One more nightmare and I’m out. I seem to
remember you dancing while holding your arm
bent back and tensing. Another dream of child
rearing and another about falling down into the
gravel and being picked up, only to be dropped
again. I’ve said this before and I’ve said it before.

Structured in two sections of short lyrics that each take up roughly half the collection—“Ann Rutledge in the Dark” and “Body Map Symposium”—the poems in Your Relationship to Motion Has Changed build, resonate and crescendo, bringing to the fore a lyric sentence rife with music, narrative intensity and a halting, breathless precision. The poems give a sense of journeying, seeking out whatever might be immediately in the narrator/author’s path, wishing to be, as Trivedi writes in the poem “I’ll Meet You on That Other Shore,” “a wanderer / and not a tourist.”

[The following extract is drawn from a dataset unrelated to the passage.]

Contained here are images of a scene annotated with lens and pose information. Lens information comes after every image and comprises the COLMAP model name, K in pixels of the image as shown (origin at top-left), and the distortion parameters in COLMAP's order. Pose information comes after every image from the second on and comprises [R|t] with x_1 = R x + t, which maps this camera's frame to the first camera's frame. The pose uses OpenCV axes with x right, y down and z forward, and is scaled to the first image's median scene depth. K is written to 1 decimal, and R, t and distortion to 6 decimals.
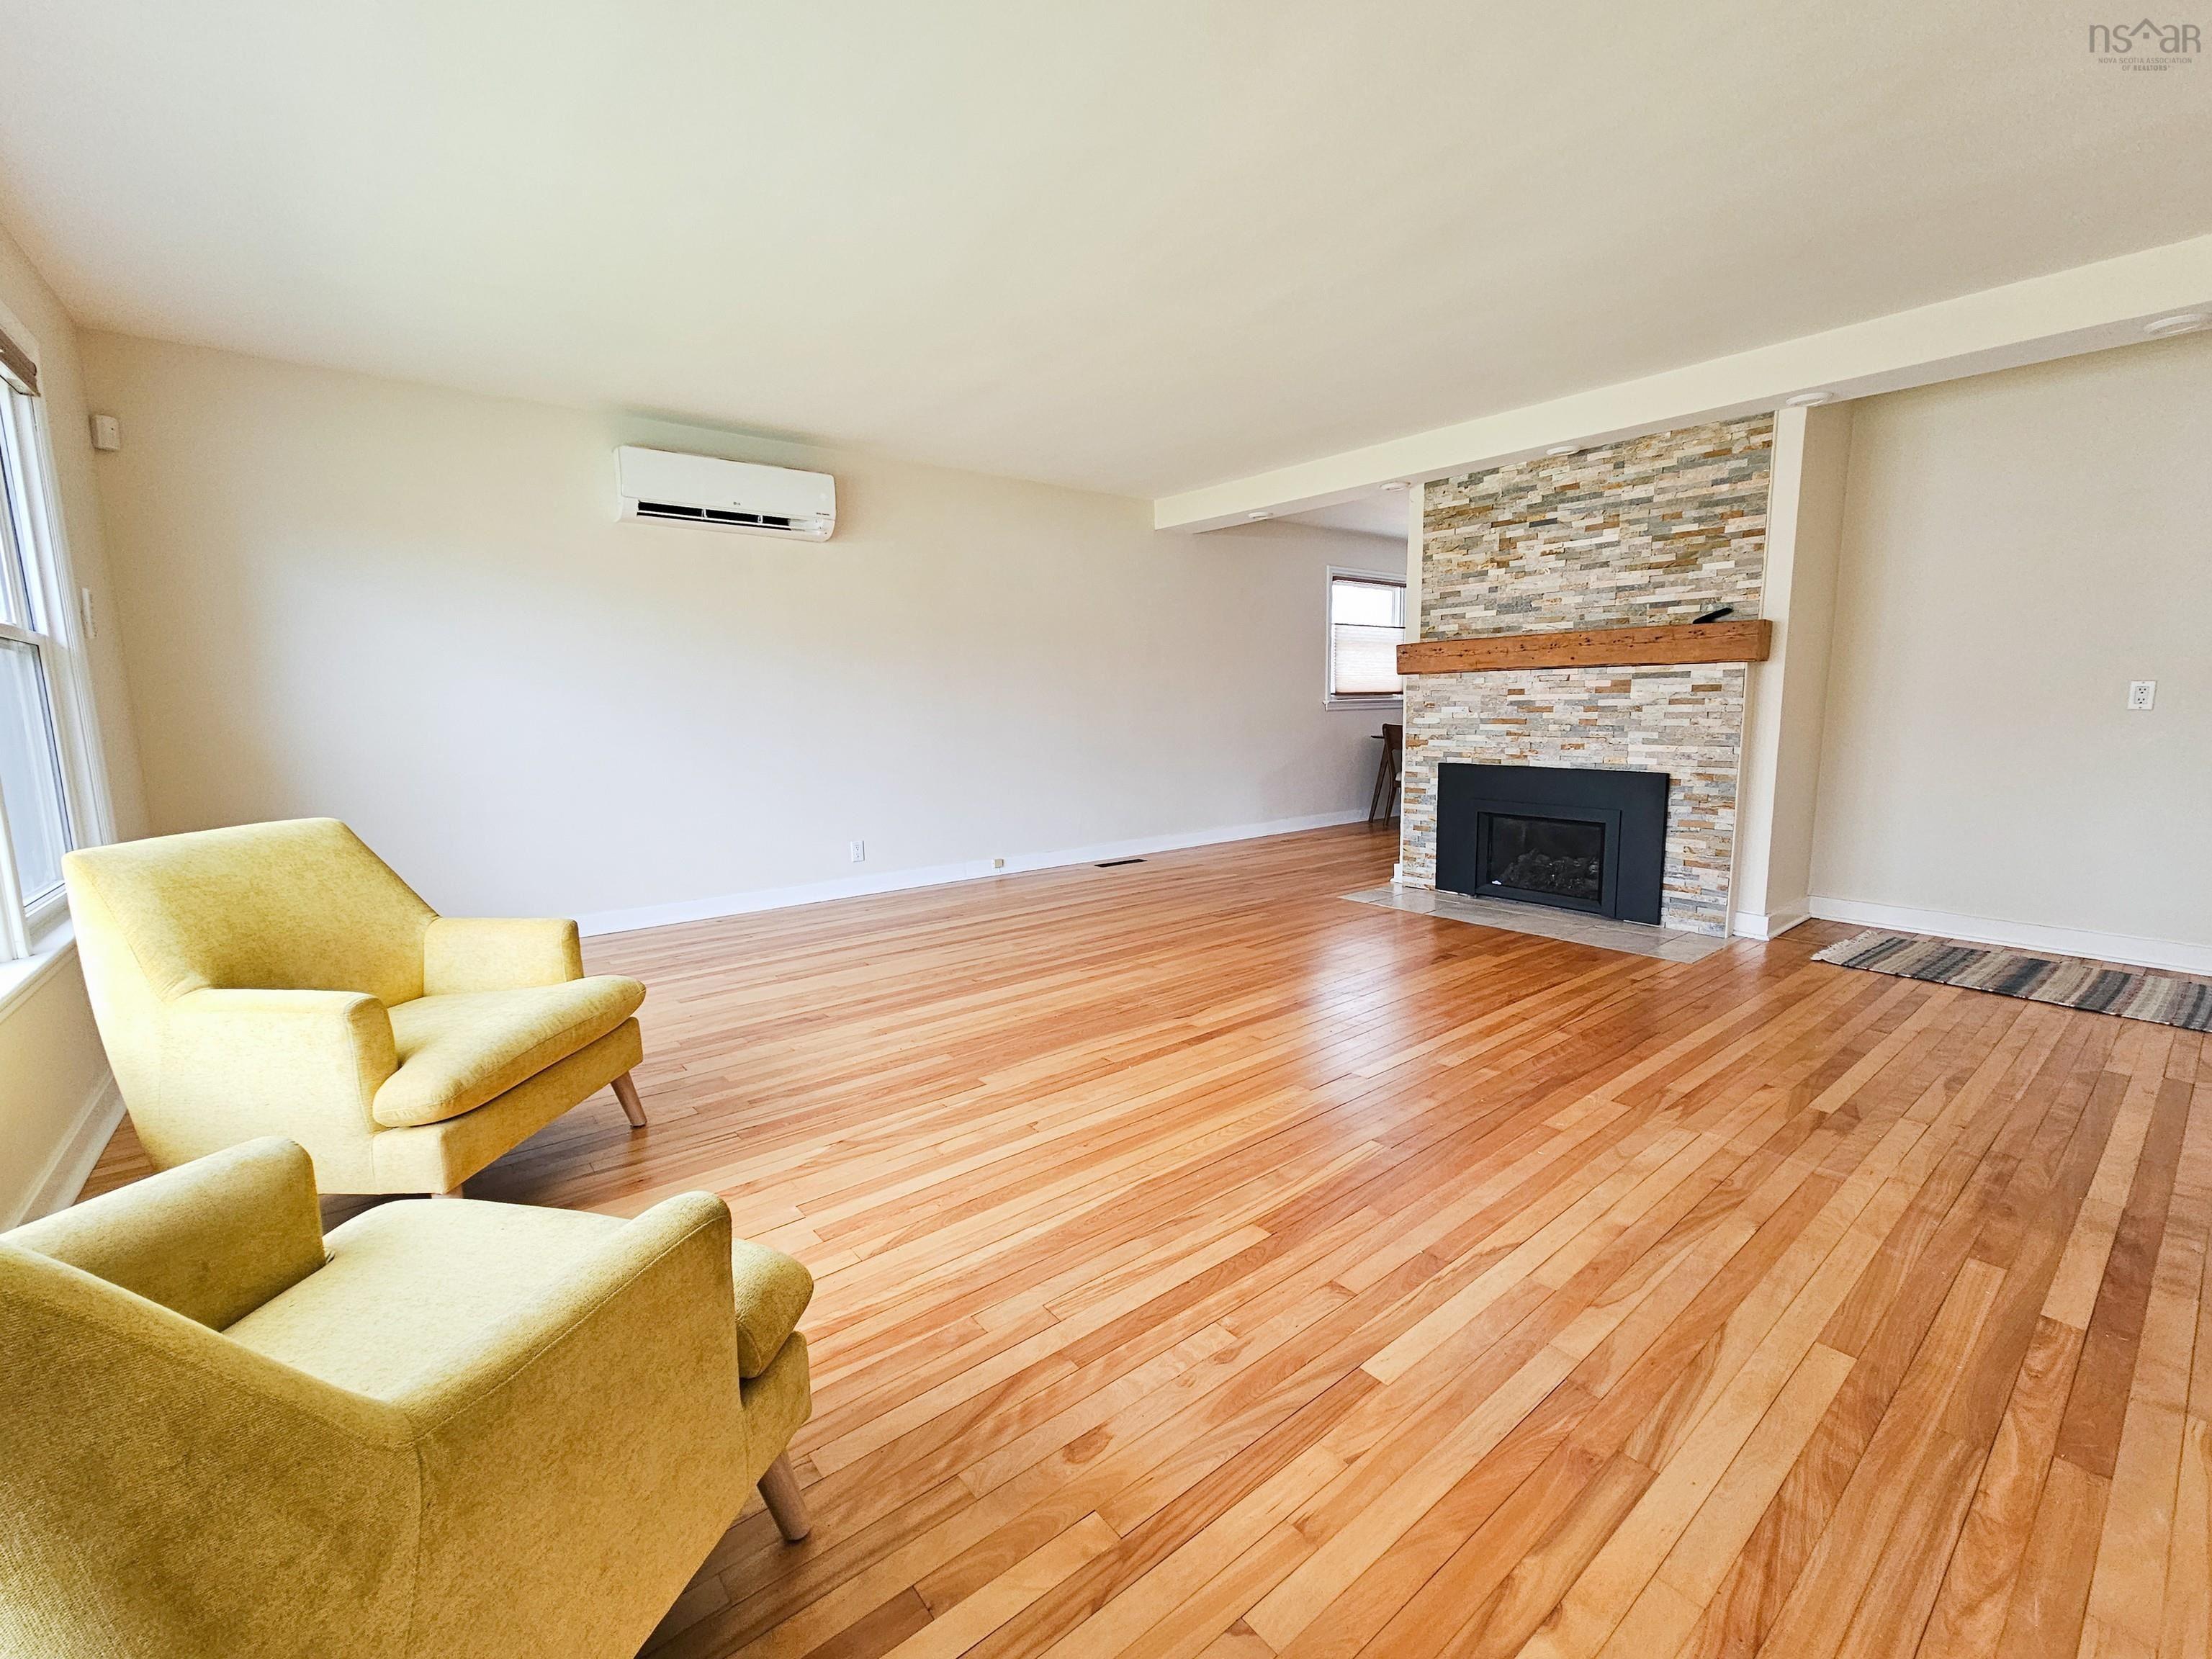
lens RADIAL K [[931.8, 0, 1111.0], [0, 931.8, 827.5], [0, 0, 1]] dist [-0.004267, 0.001521]
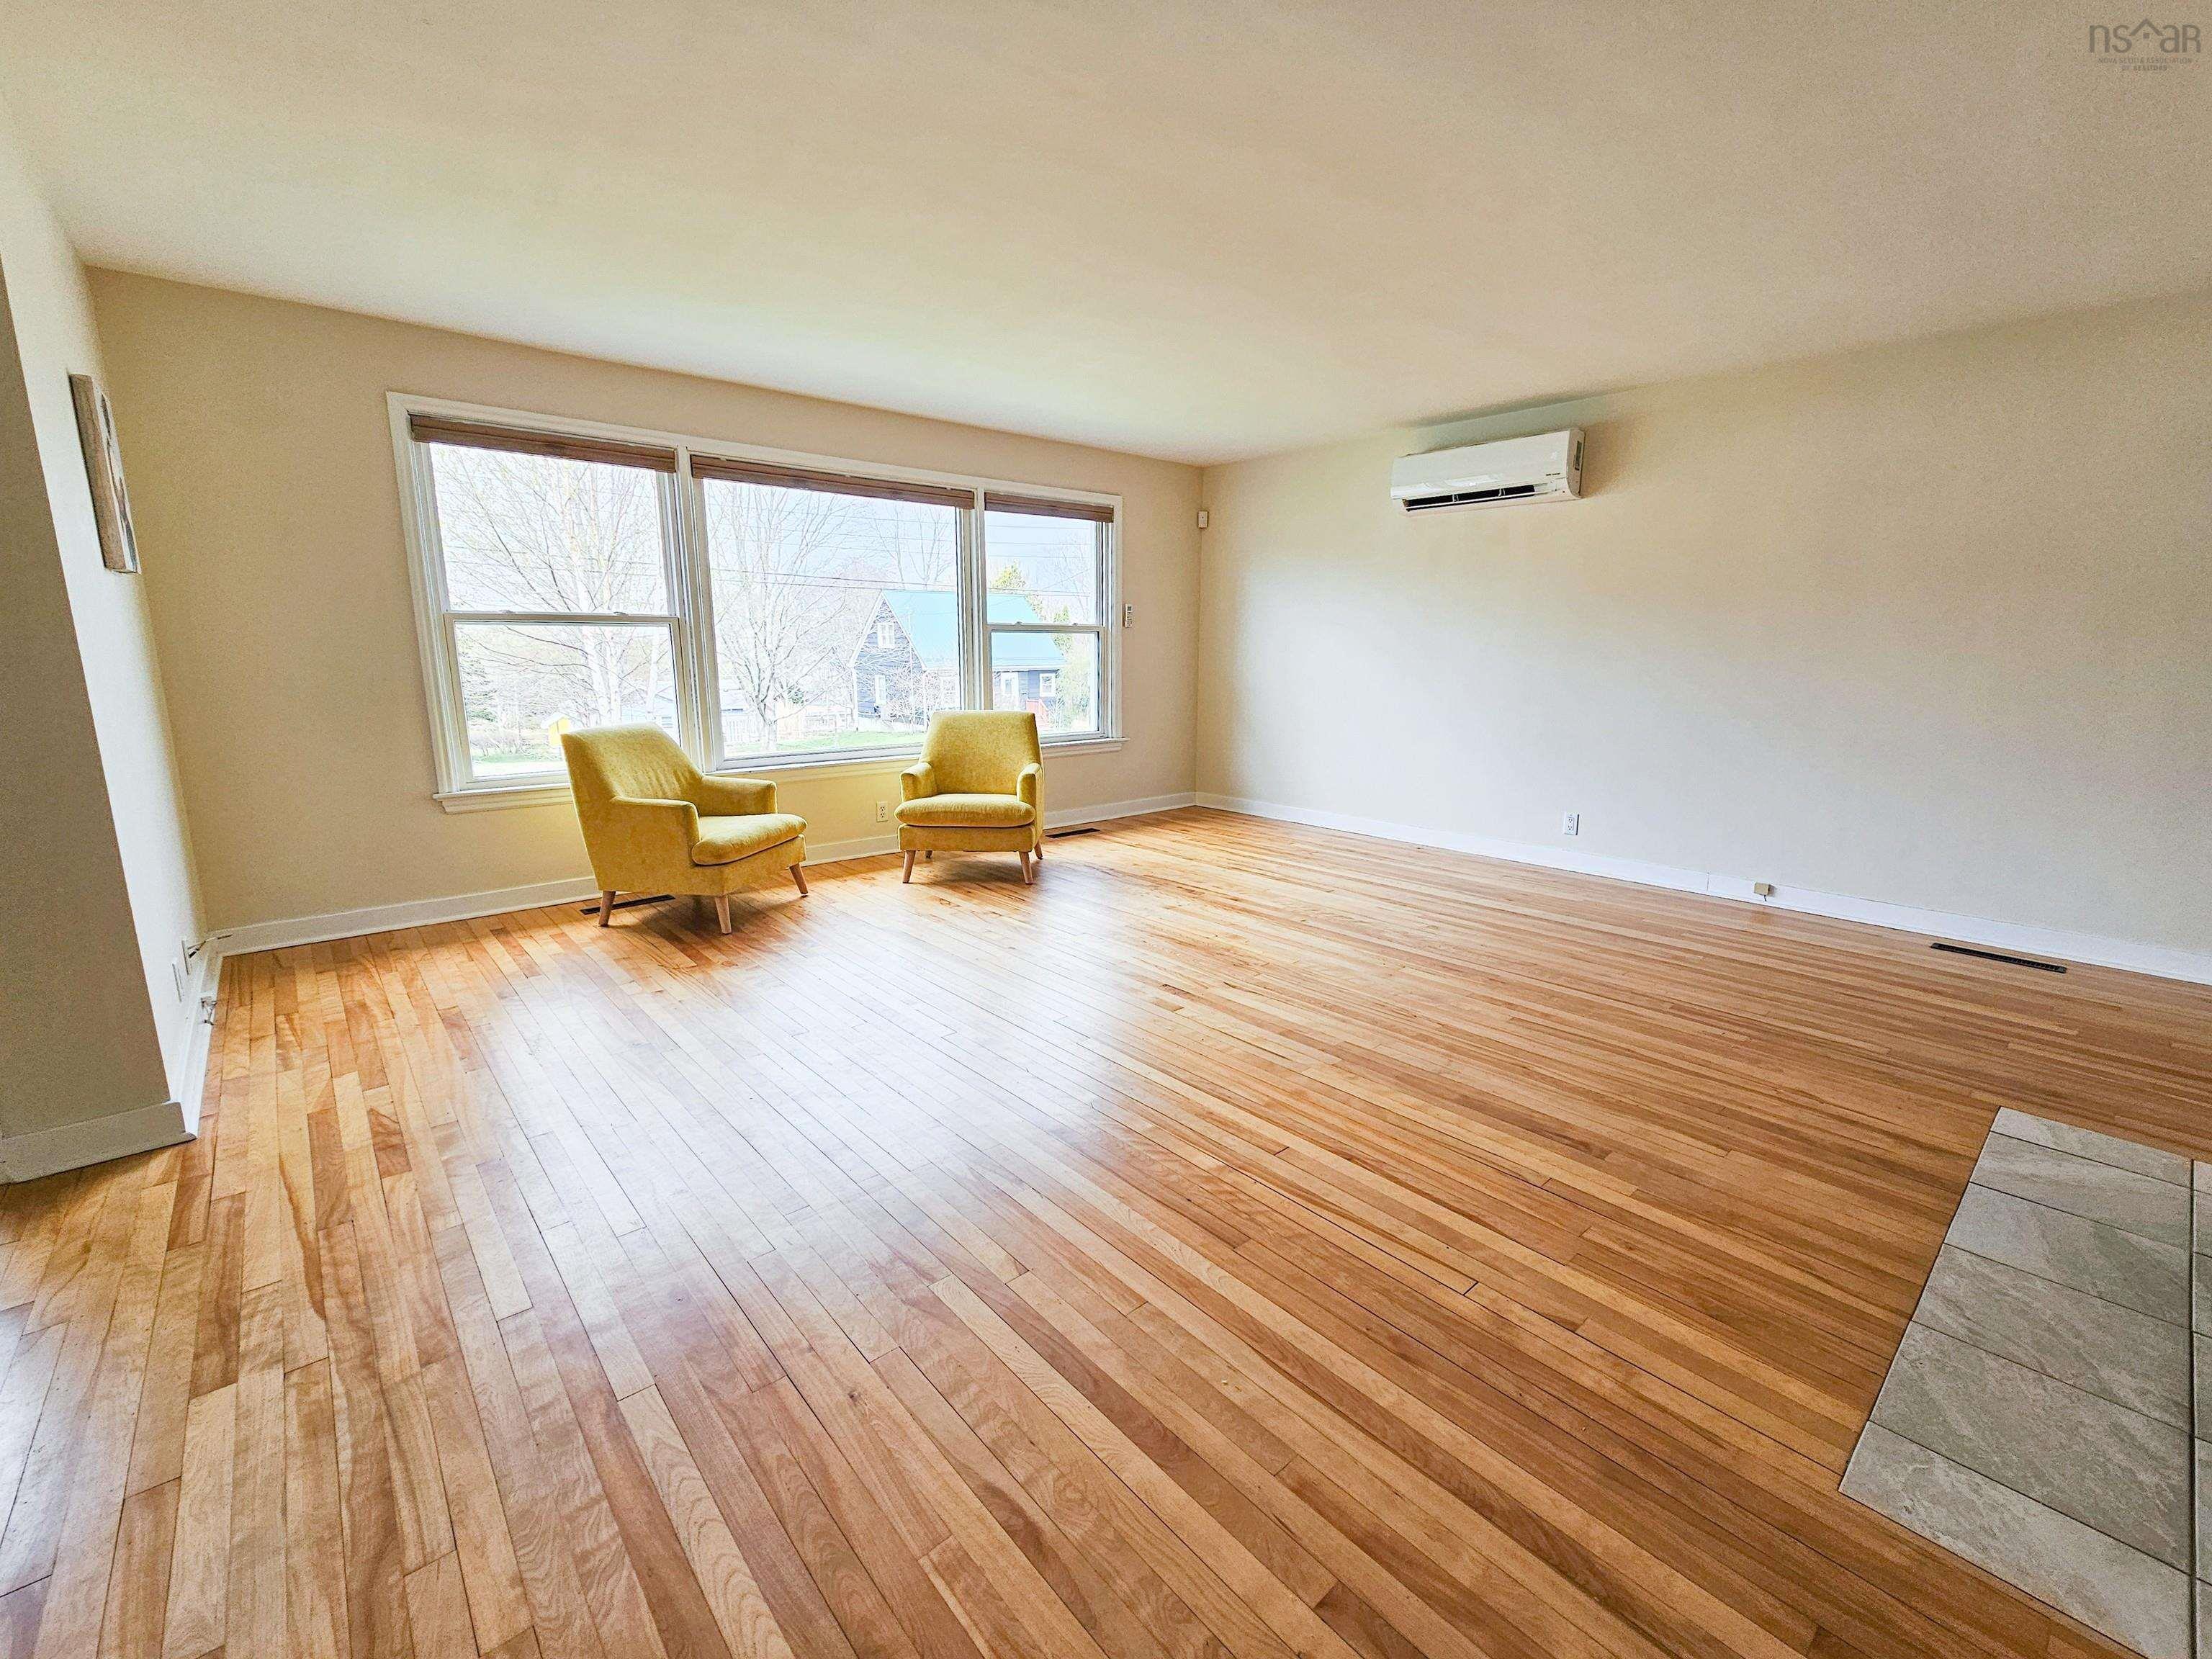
lens RADIAL K [[931.8, 0, 1119.0], [0, 931.8, 830.4], [0, 0, 1]] dist [-0.004267, 0.001521]
pose [[0.050663, 0.209819, -0.976427, 0.792849], [-0.139016, 0.969646, 0.201149, -0.118950], [0.988993, 0.125549, 0.078293, 0.579897]]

While the author might have originally submitted an earlier draft of this manuscript as his M.F.A. thesis at Brown University’s Program in Literary Arts, it would be important to point out the time the author lived in Normal, Illinois, which might account for the thread of Abraham Lincoln poems that run through the book, from “Mary Todd Lincoln in the Boudoir,” “William Seward in the Post Office,” “Gettysburg in Film” and “Ann Rutledge in the Dark” to “Edwin Booth on the Outside of History.” Given there are fewer than fifty poems in total that make up this collection, the Abraham Lincoln-related content does seem a hefty percentage, but one that keeps with the book’s engagement with destruction, uncertainty and other anxieties of the author’s America, with anxieties resonating as deeply then as now, as the poem “Abraham Lincoln in the Yard” reads: “We are whetted through separation, // though not union, sifting through evidence / belonging to our destruction, but ashes // remain still with no wind to spread them / and no ground to swallow them.”